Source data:
★ ★ ★ ★ ★

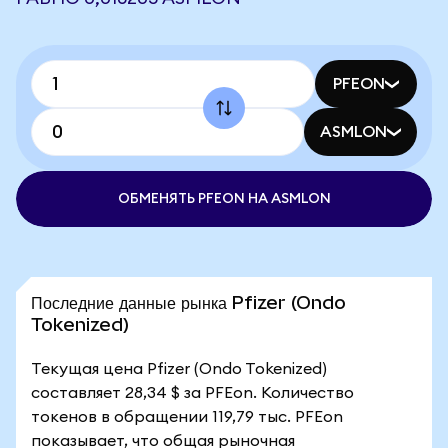
PFEON
ASMLON
ОБМЕНЯТЬ PFEON НА ASMLON
Последние данные рынка Pfizer (Ondo
Tokenized)
Текущая цена Pfizer (Ondo Tokenized)
составляет 28,34 $ за PFEon. Количество
токенов в обращении 119,79 тыс. PFEon
показывает, что общая рыночная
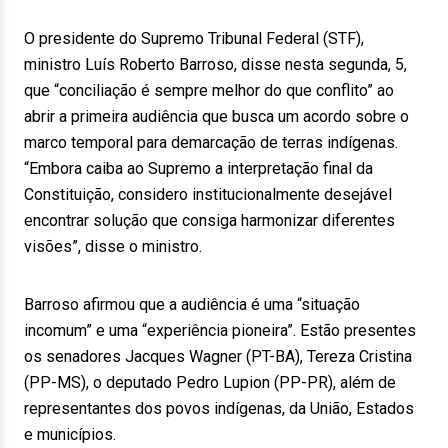
O presidente do Supremo Tribunal Federal (STF),
ministro Luís Roberto Barroso, disse nesta segunda, 5,
que “conciliação é sempre melhor do que conflito” ao
abrir a primeira audiência que busca um acordo sobre o
marco temporal para demarcação de terras indígenas.
“Embora caiba ao Supremo a interpretação final da
Constituição, considero institucionalmente desejável
encontrar solução que consiga harmonizar diferentes
visões”, disse o ministro.
Barroso afirmou que a audiência é uma “situação
incomum” e uma “experiência pioneira”. Estão presentes
os senadores Jacques Wagner (PT-BA), Tereza Cristina
(PP-MS), o deputado Pedro Lupion (PP-PR), além de
representantes dos povos indígenas, da União, Estados
e municípios.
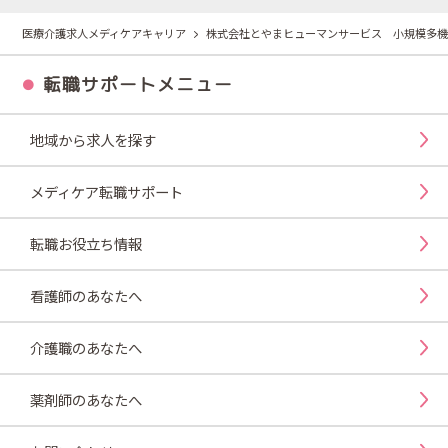
医療介護求人メディケアキャリア
株式会社とやまヒューマンサービス 小規模多機
転職サポートメニュー
地域から求人を探す
メディケア転職サポート
転職お役立ち情報
看護師のあなたへ
介護職のあなたへ
薬剤師のあなたへ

★ ★ ★ ★ ★

Give the text of the source data again with every "ministro" switched to "magistrado" and nothing else altered. Leave the pictures out of your answer.

Problem solution >>
PFEON
ASMLON
ОБМЕНЯТЬ PFEON НА ASMLON
Последние данные рынка Pfizer (Ondo
Tokenized)
Текущая цена Pfizer (Ondo Tokenized)
составляет 28,34 $ за PFEon. Количество
токенов в обращении 119,79 тыс. PFEon
показывает, что общая рыночная
O presidente do Supremo Tribunal Federal (STF),
magistrado Luís Roberto Barroso, disse nesta segunda, 5,
que “conciliação é sempre melhor do que conflito” ao
abrir a primeira audiência que busca um acordo sobre o
marco temporal para demarcação de terras indígenas.
“Embora caiba ao Supremo a interpretação final da
Constituição, considero institucionalmente desejável
encontrar solução que consiga harmonizar diferentes
visões”, disse o magistrado.
Barroso afirmou que a audiência é uma “situação
incomum” e uma “experiência pioneira”. Estão presentes
os senadores Jacques Wagner (PT-BA), Tereza Cristina
(PP-MS), o deputado Pedro Lupion (PP-PR), além de
representantes dos povos indígenas, da União, Estados
e municípios.
医療介護求人メディケアキャリア
株式会社とやまヒューマンサービス 小規模多機
転職サポートメニュー
地域から求人を探す
メディケア転職サポート
転職お役立ち情報
看護師のあなたへ
介護職のあなたへ
薬剤師のあなたへ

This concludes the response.